== DOCUMENT TEXT

What are the core elements of a chef’s culinary education, and how does ckbk support professional chefs through their careers?
The Chefs’ Knowledge is the latest new book to be added to ckbk. Published by The Chefs’ Forum, a UK chef community network, this book brings together 100 fundamental recipes which every chef should master early in their career, along with plenty of hints and advice. In our launch feature Ramona Andrews talks to several of the leading British chefs who contributed to the volume.
The featured chefs discuss the vital importance of mentoring the next generation of chefs, and also the key role that cookbooks have played in their own professional development.
Daniel Galmiche recounts how he was given Escoffier’s Le Guide Culinaire early in his career, and told to respect it above all other books. He notes the risk that chefs may be in danger of losing the fundamental skills of previous generations, skills that should form the grounding of a chef’s journey into developing their own style. Galmiche’s selection of recipes includes French Onion Soup, which he says is ‘at the heart of French Cooking.’
Paul Gayler, a leading figure in culinary education in the UK, includes his recipe for a Traditional French Omelette. This recipe he says, is not without stress, but it is a rite of passage that needs to be mastered. 
Fellow contributor Graham Garrett remembers the cookery books which he pored over in his early days as a chef, from Keith Floyd and others, and the lasting influence they have had on his cooking style. His shares seven recipes including one for his beloved Sausage Roll.
For more top tips for budding professional chefs take a look at our feature introducing The Chef's Knowledge, and also check out ckbk's Professional bookshelf.
Find all 100+ recipes from The Chefs’ Knowledge
Pictured above: Hywel Griffith's Poached Peaches from The Chefs' Knowledge.

Don’t forget to post your reviews!

====

GIVEN REQUEST:
Please write out the passage of the text on The Chefs’ Knowledge from "For more top" up to and including "to post your reviews!".

== RAW DATA

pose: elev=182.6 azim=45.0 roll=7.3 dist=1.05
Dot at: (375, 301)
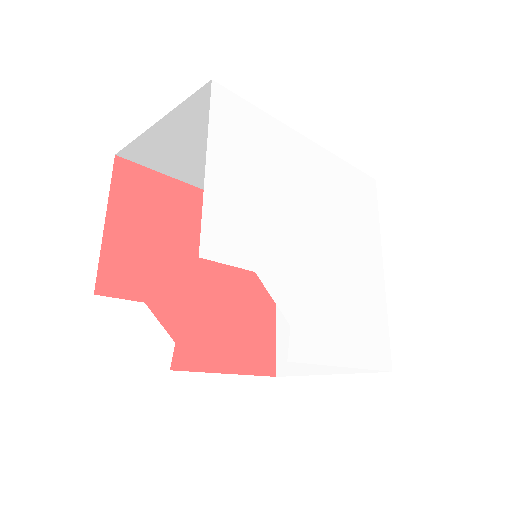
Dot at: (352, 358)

====

RESPONSE FOR THIS EXERCISE:
For more top tips for budding professional chefs take a look at our feature introducing The Chef's Knowledge, and also check out ckbk's Professional bookshelf.
Find all 100+ recipes from The Chefs’ Knowledge
Pictured above: Hywel Griffith's Poached Peaches from The Chefs' Knowledge.

Don’t forget to post your reviews!